Celebrity pastors? Say it ain't so!

I am thankful for Jared Wilson’s latest post over at his blog on TGC. Wilson takes on the issue of celebrity pastors. The post is worth reading. 
I must however admit to feeling a bit of incredulity when I first read Wilson’s post. Even more so was my surprise (dismay? disbelief? disgust?) over the many retweets by well-known folks expressing appreciation for Wilson’s boldness. You see, I happen to know this guy from England who teaches at a seminary in Philadelphia who began raising these concerns several years ago and was both ignored and criticized for it. At least one blogger at TGC took this friend of mine to task for suggesting that we had a celebrity problem in the broader reformed-ish community. I'm waiting to see if he will post a similar correction to Jared's piece. 
So, better late than never I suppose. 
Wilson asks, “What are some specific, practical things that can be done to work against the idolization of the successful pastor?” He follows with five excellent suggestions.
I would add a couple things to Wilson’s already good list:
6. Take a break for two years from speaking at any conferences. 
I’m serious. Just stop. If you are one of the top men who consistently find yourself center stage at the highest profile events deliberately give yourself a lower profile. If celebrity has become the problem that Jared Wilson suggests then it seems to me that those who have obtained celebrity status will desire to reverse that trend.
7. If you are a conference organizer reach out to some lesser or unknown but competent pastors to speak at your event. 

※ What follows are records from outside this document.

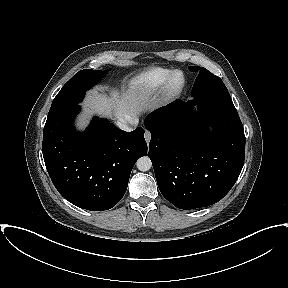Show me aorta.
Returning <instances> with one entry per match:
<instances>
[{
    "instance_id": "1",
    "label": "aorta",
    "mask_w": 288,
    "mask_h": 288,
    "mask_svg": "<svg viewBox=\"0 0 288 288\" xmlns=\"http://www.w3.org/2000/svg\"><path fill=\"white\" fill-rule=\"evenodd\" d=\"M136 166H137L138 170H140L142 172H146V171L151 169L152 162H151L149 157L142 156L137 160Z\"/></svg>"
}]
</instances>
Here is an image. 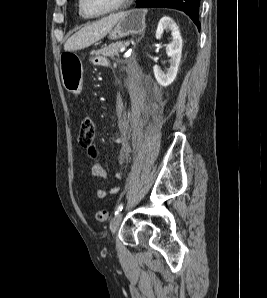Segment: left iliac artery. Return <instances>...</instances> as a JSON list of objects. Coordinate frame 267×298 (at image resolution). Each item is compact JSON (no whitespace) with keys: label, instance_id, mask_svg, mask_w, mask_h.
Segmentation results:
<instances>
[{"label":"left iliac artery","instance_id":"left-iliac-artery-1","mask_svg":"<svg viewBox=\"0 0 267 298\" xmlns=\"http://www.w3.org/2000/svg\"><path fill=\"white\" fill-rule=\"evenodd\" d=\"M122 209H123V203H121V204L117 207V209H116V211H115V215L119 214V212H121Z\"/></svg>","mask_w":267,"mask_h":298}]
</instances>
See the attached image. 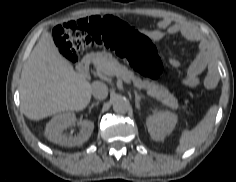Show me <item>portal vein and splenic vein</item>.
Listing matches in <instances>:
<instances>
[{
    "label": "portal vein and splenic vein",
    "instance_id": "18ae733b",
    "mask_svg": "<svg viewBox=\"0 0 236 182\" xmlns=\"http://www.w3.org/2000/svg\"><path fill=\"white\" fill-rule=\"evenodd\" d=\"M123 80H124L126 83H128V84L131 83V80H130L129 78H127V77H123Z\"/></svg>",
    "mask_w": 236,
    "mask_h": 182
}]
</instances>
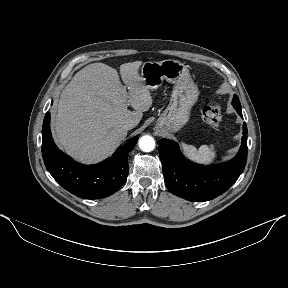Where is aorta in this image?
I'll use <instances>...</instances> for the list:
<instances>
[{
	"label": "aorta",
	"instance_id": "obj_1",
	"mask_svg": "<svg viewBox=\"0 0 288 288\" xmlns=\"http://www.w3.org/2000/svg\"><path fill=\"white\" fill-rule=\"evenodd\" d=\"M139 147L144 152H150L155 148V141L151 136H143L139 140Z\"/></svg>",
	"mask_w": 288,
	"mask_h": 288
}]
</instances>
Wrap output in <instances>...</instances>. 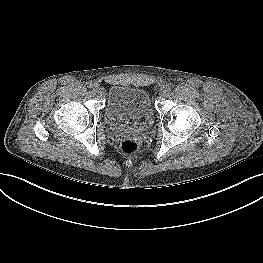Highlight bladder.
I'll return each mask as SVG.
<instances>
[{"instance_id": "obj_1", "label": "bladder", "mask_w": 263, "mask_h": 263, "mask_svg": "<svg viewBox=\"0 0 263 263\" xmlns=\"http://www.w3.org/2000/svg\"><path fill=\"white\" fill-rule=\"evenodd\" d=\"M108 126L115 131H146L154 121L149 95L143 89L112 85L104 109Z\"/></svg>"}]
</instances>
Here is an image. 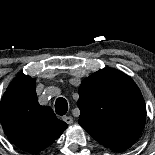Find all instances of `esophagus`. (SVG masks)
<instances>
[{"instance_id":"34e87169","label":"esophagus","mask_w":155,"mask_h":155,"mask_svg":"<svg viewBox=\"0 0 155 155\" xmlns=\"http://www.w3.org/2000/svg\"><path fill=\"white\" fill-rule=\"evenodd\" d=\"M63 120L69 125L73 124V118L71 116H64Z\"/></svg>"}]
</instances>
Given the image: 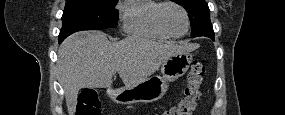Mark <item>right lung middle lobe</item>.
<instances>
[{
  "label": "right lung middle lobe",
  "instance_id": "1",
  "mask_svg": "<svg viewBox=\"0 0 285 115\" xmlns=\"http://www.w3.org/2000/svg\"><path fill=\"white\" fill-rule=\"evenodd\" d=\"M118 0H66L62 15L63 26L59 43L70 34L81 30L112 28L117 24Z\"/></svg>",
  "mask_w": 285,
  "mask_h": 115
}]
</instances>
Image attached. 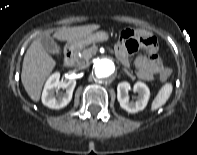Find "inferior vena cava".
<instances>
[{
  "label": "inferior vena cava",
  "mask_w": 197,
  "mask_h": 155,
  "mask_svg": "<svg viewBox=\"0 0 197 155\" xmlns=\"http://www.w3.org/2000/svg\"><path fill=\"white\" fill-rule=\"evenodd\" d=\"M86 66H85V63L84 64H81L79 65V69H84Z\"/></svg>",
  "instance_id": "inferior-vena-cava-1"
}]
</instances>
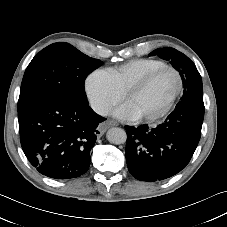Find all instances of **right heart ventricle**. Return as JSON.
I'll list each match as a JSON object with an SVG mask.
<instances>
[{
	"label": "right heart ventricle",
	"instance_id": "1",
	"mask_svg": "<svg viewBox=\"0 0 227 227\" xmlns=\"http://www.w3.org/2000/svg\"><path fill=\"white\" fill-rule=\"evenodd\" d=\"M165 65H167L165 62L158 59L141 58L105 70L123 94L147 74Z\"/></svg>",
	"mask_w": 227,
	"mask_h": 227
}]
</instances>
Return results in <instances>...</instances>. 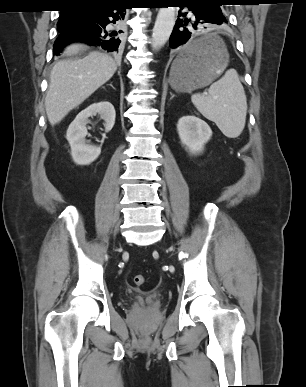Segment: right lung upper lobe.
<instances>
[{
	"label": "right lung upper lobe",
	"mask_w": 306,
	"mask_h": 387,
	"mask_svg": "<svg viewBox=\"0 0 306 387\" xmlns=\"http://www.w3.org/2000/svg\"><path fill=\"white\" fill-rule=\"evenodd\" d=\"M65 7L102 6L117 0H63ZM66 11L62 10L61 12Z\"/></svg>",
	"instance_id": "right-lung-upper-lobe-1"
}]
</instances>
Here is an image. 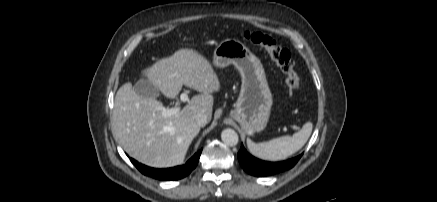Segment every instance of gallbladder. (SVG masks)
<instances>
[{
    "instance_id": "1",
    "label": "gallbladder",
    "mask_w": 437,
    "mask_h": 202,
    "mask_svg": "<svg viewBox=\"0 0 437 202\" xmlns=\"http://www.w3.org/2000/svg\"><path fill=\"white\" fill-rule=\"evenodd\" d=\"M133 90L136 94L143 97L156 98L159 94V90L152 84L149 79H140L133 86Z\"/></svg>"
}]
</instances>
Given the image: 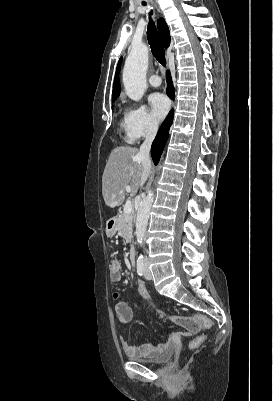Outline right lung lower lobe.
<instances>
[{"label":"right lung lower lobe","instance_id":"obj_1","mask_svg":"<svg viewBox=\"0 0 273 401\" xmlns=\"http://www.w3.org/2000/svg\"><path fill=\"white\" fill-rule=\"evenodd\" d=\"M167 94L173 99L174 98V87L172 84L171 76L167 72ZM173 122V111H170L161 128L159 129L157 136L151 147V156L155 163L158 164L164 146L169 136V129Z\"/></svg>","mask_w":273,"mask_h":401}]
</instances>
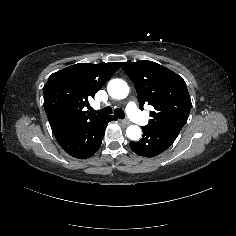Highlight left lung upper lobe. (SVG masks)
Returning <instances> with one entry per match:
<instances>
[{"instance_id": "1", "label": "left lung upper lobe", "mask_w": 236, "mask_h": 236, "mask_svg": "<svg viewBox=\"0 0 236 236\" xmlns=\"http://www.w3.org/2000/svg\"><path fill=\"white\" fill-rule=\"evenodd\" d=\"M121 67L135 85L139 108H154L148 125L180 132L192 106L185 81L152 61L122 62Z\"/></svg>"}]
</instances>
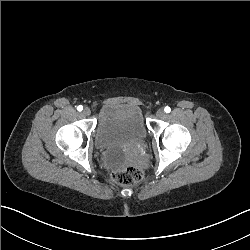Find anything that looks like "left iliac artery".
I'll return each mask as SVG.
<instances>
[{
    "instance_id": "1",
    "label": "left iliac artery",
    "mask_w": 250,
    "mask_h": 250,
    "mask_svg": "<svg viewBox=\"0 0 250 250\" xmlns=\"http://www.w3.org/2000/svg\"><path fill=\"white\" fill-rule=\"evenodd\" d=\"M164 111H165L166 113H170L171 108H170V107H168V106H166V107H165V109H164Z\"/></svg>"
}]
</instances>
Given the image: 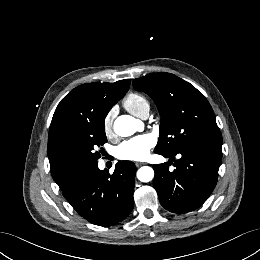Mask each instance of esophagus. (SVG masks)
Instances as JSON below:
<instances>
[{
	"mask_svg": "<svg viewBox=\"0 0 260 260\" xmlns=\"http://www.w3.org/2000/svg\"><path fill=\"white\" fill-rule=\"evenodd\" d=\"M144 163H142V162H135V165L137 166V167H140L141 165H143Z\"/></svg>",
	"mask_w": 260,
	"mask_h": 260,
	"instance_id": "1",
	"label": "esophagus"
}]
</instances>
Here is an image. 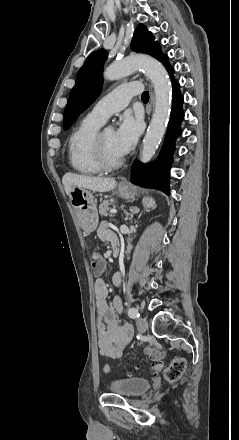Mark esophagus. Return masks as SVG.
<instances>
[{
  "label": "esophagus",
  "instance_id": "1",
  "mask_svg": "<svg viewBox=\"0 0 239 440\" xmlns=\"http://www.w3.org/2000/svg\"><path fill=\"white\" fill-rule=\"evenodd\" d=\"M154 92H153V90L151 89V104H152V106L154 105ZM129 182H128V180H126V178H122L121 180H120V184H123V185H127Z\"/></svg>",
  "mask_w": 239,
  "mask_h": 440
}]
</instances>
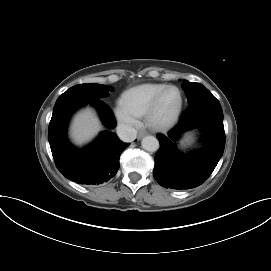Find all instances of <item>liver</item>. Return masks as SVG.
Masks as SVG:
<instances>
[{"instance_id":"obj_1","label":"liver","mask_w":271,"mask_h":271,"mask_svg":"<svg viewBox=\"0 0 271 271\" xmlns=\"http://www.w3.org/2000/svg\"><path fill=\"white\" fill-rule=\"evenodd\" d=\"M101 130V124L94 110L86 108L80 111L73 120L71 136L78 144L90 141Z\"/></svg>"}]
</instances>
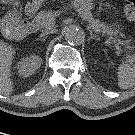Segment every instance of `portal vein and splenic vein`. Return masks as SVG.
<instances>
[{"instance_id":"1","label":"portal vein and splenic vein","mask_w":135,"mask_h":135,"mask_svg":"<svg viewBox=\"0 0 135 135\" xmlns=\"http://www.w3.org/2000/svg\"><path fill=\"white\" fill-rule=\"evenodd\" d=\"M54 22H55V18L49 19V24H54ZM109 38L111 39V37H109ZM114 43H115L116 47L121 50L119 44L116 41H114ZM127 58H129L131 61H133L134 57H131L130 55H127Z\"/></svg>"}]
</instances>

Don't misunderstand. I'm not suggesting that we promote mediocrity or incompetence. There is nothing noble about promoting a bad preacher or shallow thinker. But the Lord has given more than 8 gifted men to his church. They are out there, these lesser known men. Now, I know what you are thinking: “No one will attend.” Perhaps. But isn’t that the proof that we have a problem with celebrity? If we are going to truly do something about our heavy lean into celebrity culture then we have to stop feverishly promoting the same handful of men. It is not an easy cycle to break. We want to see the guys who are the very best speakers/preachers. They will draw the crowd. And they, in turn, love the large platforms and privileges that go along with that faithful patronage. I am not seeking to cast aspersions on anyone’s character. If I were treated like a celebrity; if I received a $5,000 gift bag I am quite sure I would love it. We are sinners after all. Treating a sinner, even a saved sinner like a celebrity is dangerous for his soul and ours.
I truly appreciate what Wilson wrote. I hope he will be heard as enthusiastically as others have been ignored and mocked.